Start of Exercise passage
In the second week of June 1887, the Watson sisters had their revenge against Florence Stanuell and Louisa Martin when they beat them in the final of the doubles event at the Cheltenham tournament, held during the first half of June. In the doubles final the English sisters won easily 6-4, 6-1. Louisa Martin impressively won the singles title at this tournament for the second year running, beating the once invincible Maud Watson in the final. In the semi-finals, Louisa Martin had beaten Florence Stanuell, 6-4, 6-4.
The third and last tournament in which Florence Stanuell took part in in 1887 was the Northern Lawn Tennis Association Tournament, popularly known as the Northern Championships. This tournament was held in mid-June, alternating annually between a venue in Liverpool and one in Manchester. In 1887, the venue was the Old Trafford Ground in Manchester, where Florence Stanuell reached the semi-finals of the singles event before the Englishwoman Margaret Bracewell beat her, 6-1, 6-8, 6-3. In the doubles event Florence and Louisa Martin lost in the final to Lottie Dod and her older sister, Ann, 6-4, 2-6, 6-3.
End of Exercise passage
Task instructions:
- A) In the tennis passage, who beat Florence Stanuell in the singles semi-finals at the 1887 Northern Championships?
- B) Translate this sentence from the tennis passage into French: "This tournament was held in mid-June, alternating annually between a venue in Liverpool and one in Manchester."
- C) From the tennis passage, extract the text from "In the second" up to and including "Stanuell, 6-4, 6-4.".
Start of Provided material
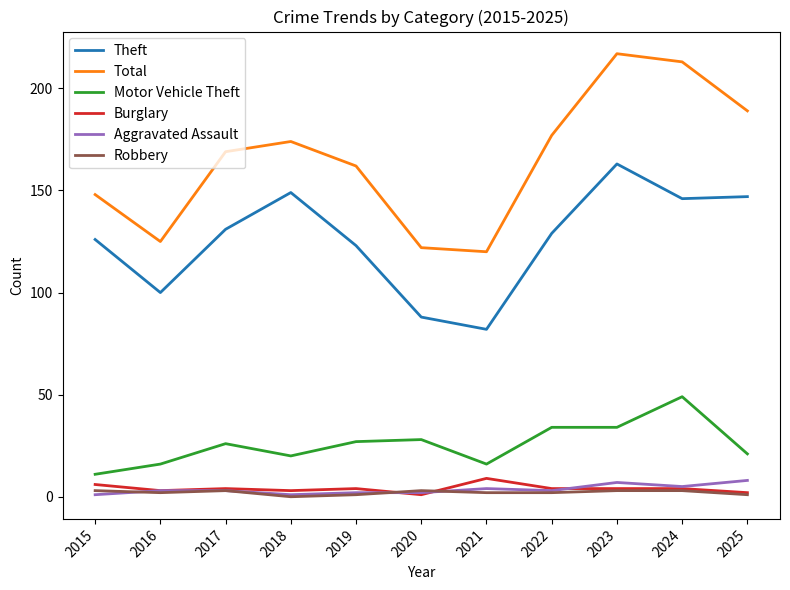

Count the number of categories in the chart.

11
End of Provided material
Numbered responses:
- A) Margaret Bracewell

- B) Ce tournoi se tenait à la mi-juin, alternant chaque année entre un site à Liverpool et un autre à Manchester.

- C)
In the second week of June 1887, the Watson sisters had their revenge against Florence Stanuell and Louisa Martin when they beat them in the final of the doubles event at the Cheltenham tournament, held during the first half of June. In the doubles final the English sisters won easily 6-4, 6-1. Louisa Martin impressively won the singles title at this tournament for the second year running, beating the once invincible Maud Watson in the final. In the semi-finals, Louisa Martin had beaten Florence Stanuell, 6-4, 6-4.